GENEVA — Former Defense Secretary Donald Rumsfeld could be in trouble soon for the role he played in human rights abuses committed in the Guantanamo prison, a United Nations expert said Wednesday.
"In a year or two, his responsibilities will be established. Wherever he goes, he will face difficulties," Leandro Despouy, who is special rapporteur on the independence of judges and lawyers, told journalists in Geneva.
A bipartisan Senate report released late last year found Rumsfeld and other top administration officials responsible for abuse of Guantanamo detainees.
It said Rumsfeld authorized harsh interrogation techniques on Dec. 2, 2002, at the Guantanamo prison, although he ruled them out a month later.

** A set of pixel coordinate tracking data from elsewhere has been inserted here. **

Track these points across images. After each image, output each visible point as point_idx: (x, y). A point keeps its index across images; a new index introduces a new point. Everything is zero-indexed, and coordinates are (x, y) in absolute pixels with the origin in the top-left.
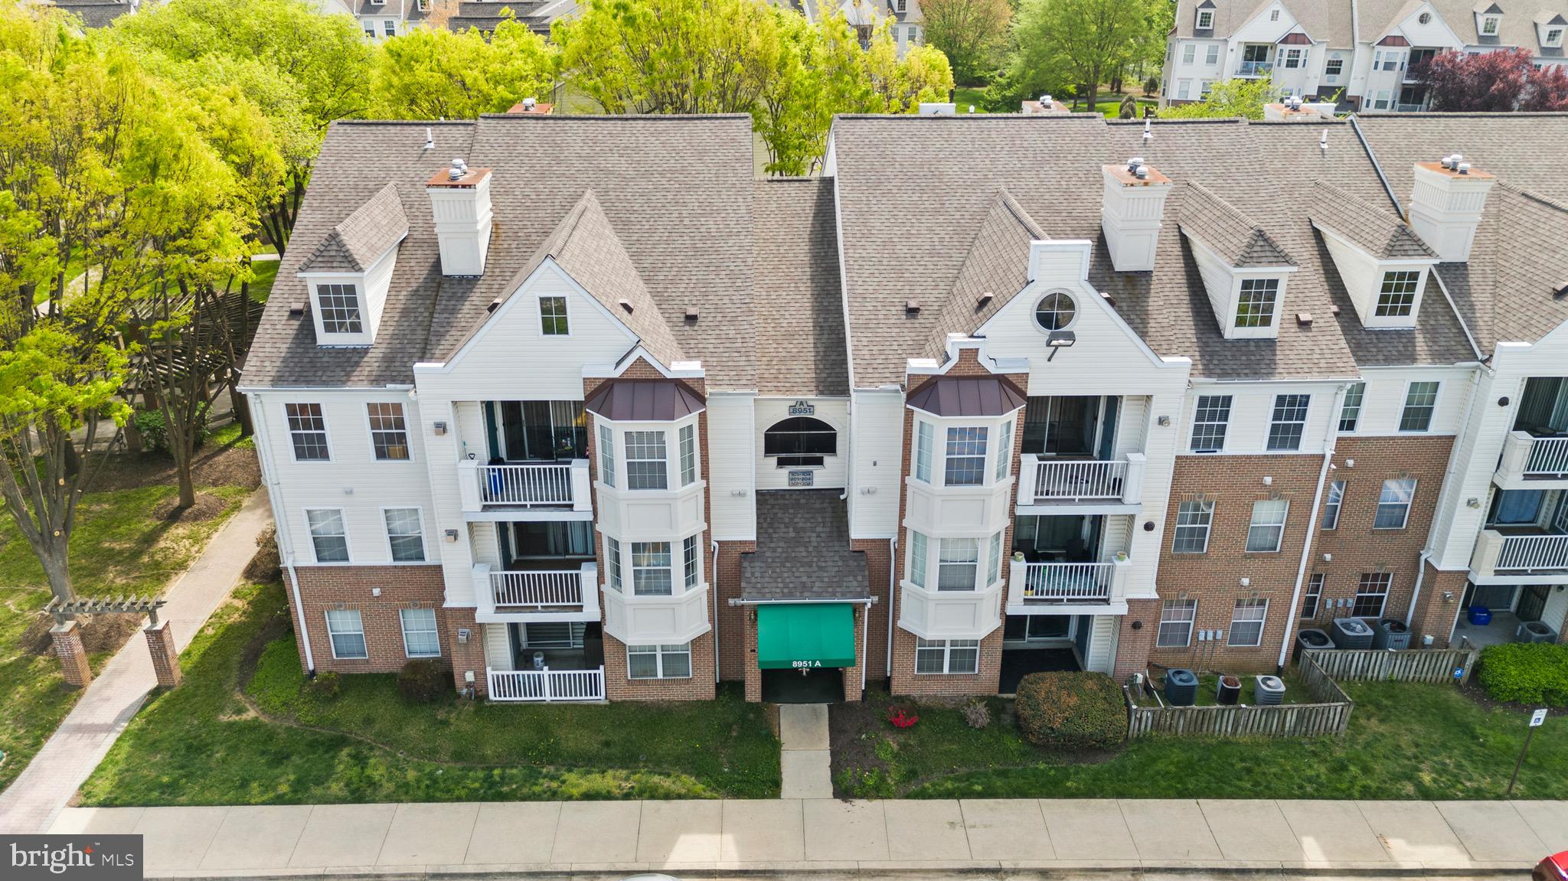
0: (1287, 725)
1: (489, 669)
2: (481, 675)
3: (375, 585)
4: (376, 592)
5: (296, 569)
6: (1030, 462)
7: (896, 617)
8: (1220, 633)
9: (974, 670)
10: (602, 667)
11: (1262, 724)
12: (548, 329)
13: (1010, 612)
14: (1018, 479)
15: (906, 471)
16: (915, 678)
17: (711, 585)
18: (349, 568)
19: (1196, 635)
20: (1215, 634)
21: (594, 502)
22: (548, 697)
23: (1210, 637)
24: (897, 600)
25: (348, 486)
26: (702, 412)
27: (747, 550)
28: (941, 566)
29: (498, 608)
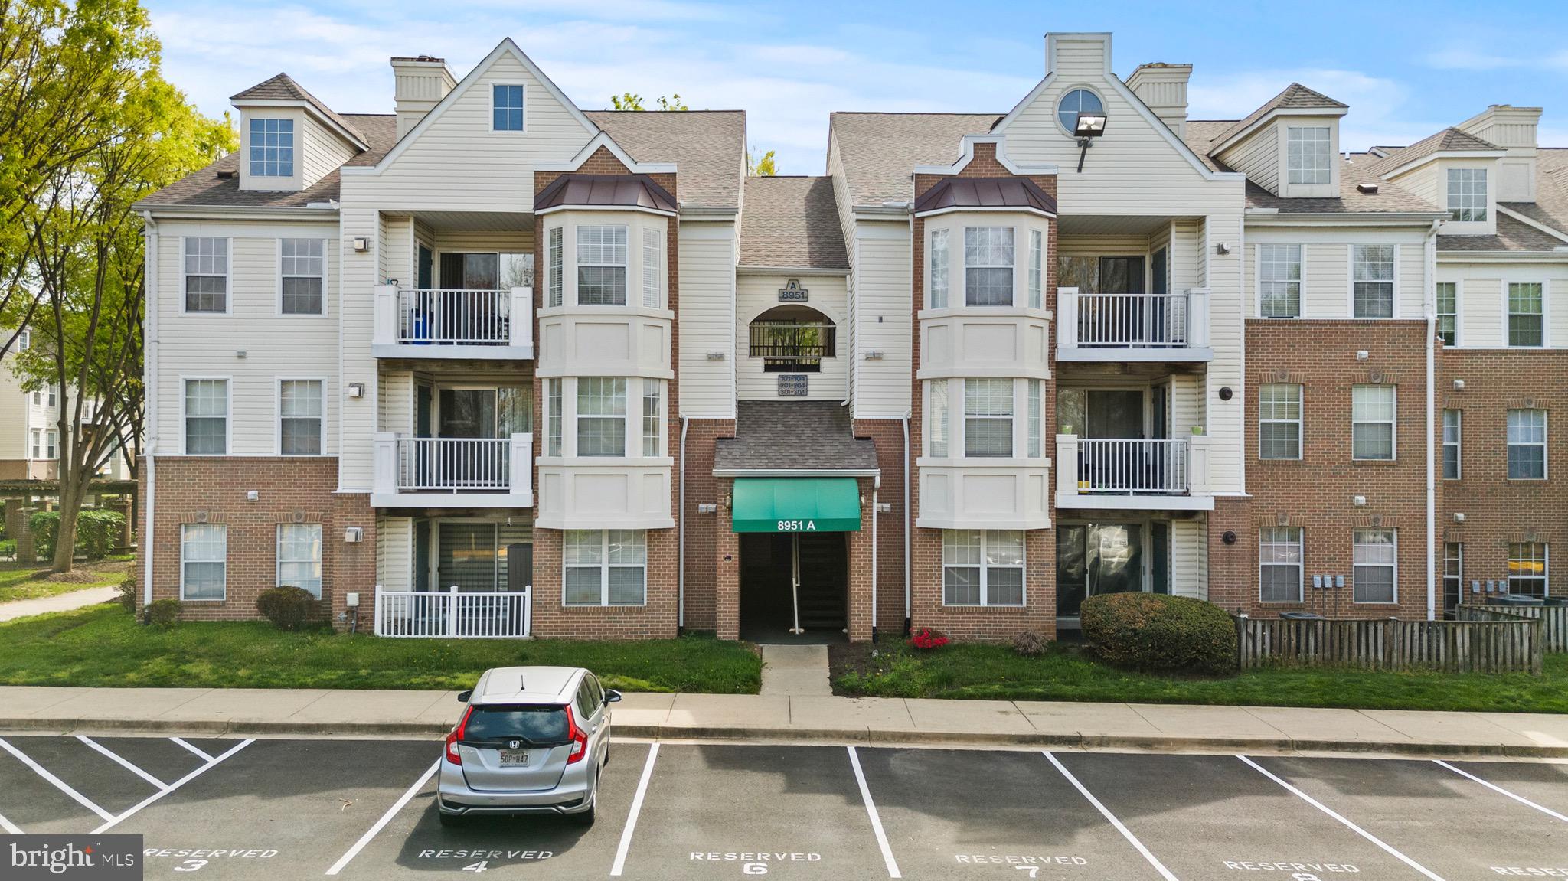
0: (1460, 651)
1: (379, 588)
2: (368, 599)
3: (250, 485)
4: (252, 494)
5: (156, 460)
6: (1069, 298)
7: (914, 514)
8: (1340, 578)
9: (1021, 602)
10: (528, 588)
11: (1425, 651)
12: (499, 124)
13: (1060, 504)
14: (1055, 315)
15: (918, 304)
16: (942, 610)
17: (677, 460)
18: (224, 460)
19: (1309, 580)
20: (1334, 580)
21: (536, 337)
22: (452, 633)
23: (1329, 584)
24: (914, 487)
25: (242, 348)
26: (669, 217)
27: (724, 433)
28: (967, 420)
29: (402, 492)
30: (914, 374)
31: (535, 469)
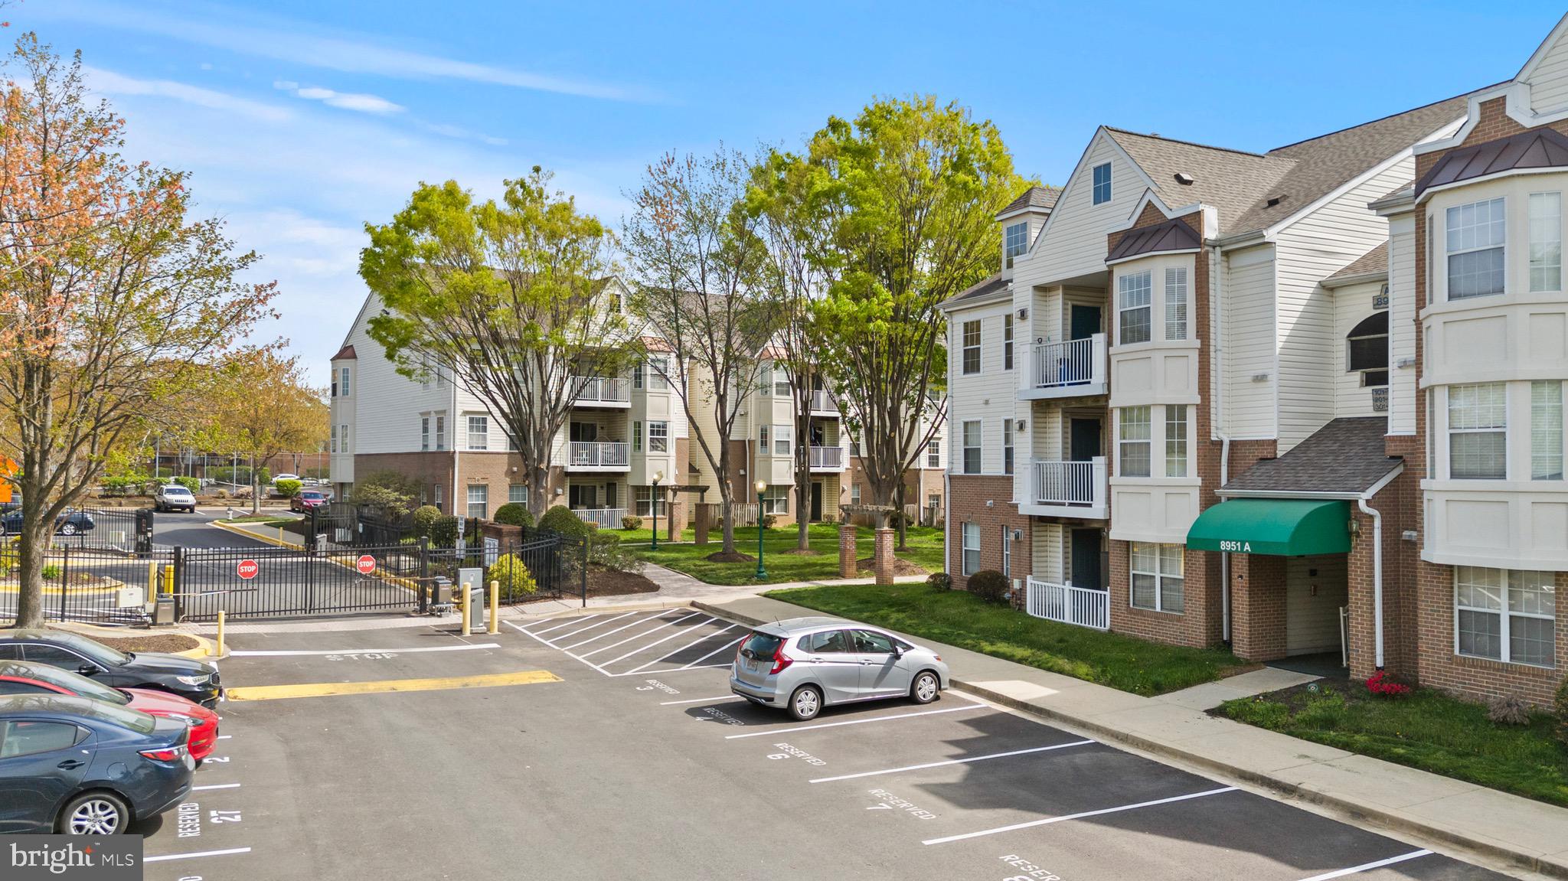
1: (1029, 578)
2: (1024, 583)
3: (989, 496)
4: (990, 503)
9: (1552, 662)
10: (1109, 589)
12: (1096, 199)
15: (1420, 301)
16: (1452, 659)
18: (979, 478)
21: (1109, 374)
22: (1067, 619)
25: (987, 397)
26: (1196, 253)
27: (1265, 454)
28: (1451, 434)
29: (1041, 503)
30: (1418, 384)
31: (1109, 487)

Despouy said the "strong resistance" of the Bush administration to President Barack Obama's decision to close the detention center has nothing to do with the officially cited reason of "national security" considerations.
Rather, they fear they may be taken to task once the detention centre is closed, said Despouy.
The U.N. expert urged the international community to back Obama's decision to close the prison.
"If we act in the perspective of human rights, we should support the efforts of those who want these responsibilities to be established," he added, referring to the harsh interrogation techniques used on the detainees.
The international community should take in former detainees to help the United States.
Obama has said he would close the notorious "war on terror" prison at Guantanamo Bay, Cuba by January 2010 and is seeking host states for up to 60 of the 245 inmates.
The Obama administration faces a series of legal and political hurdles in its efforts to close the base, with strong opposition against releasing detainees into the United States.
In January, the U.N.'s special torture rapporteur called on the United States to pursue Rumsfeld and former President George W. Bush for torture and bad treatment of Guantanamo prisoners.
"Judicially speaking, the United States has a clear obligation" to bring proceedings against Bush and Rumsfeld, the United Nations Special Rapporteur on Torture Manfred Nowak said, in remarks broadcast on Germany's ZDF television.
He noted Washington had ratified the UN convention on torture which required "all means, particularly penal law" to be used to bring proceedings against those violating it.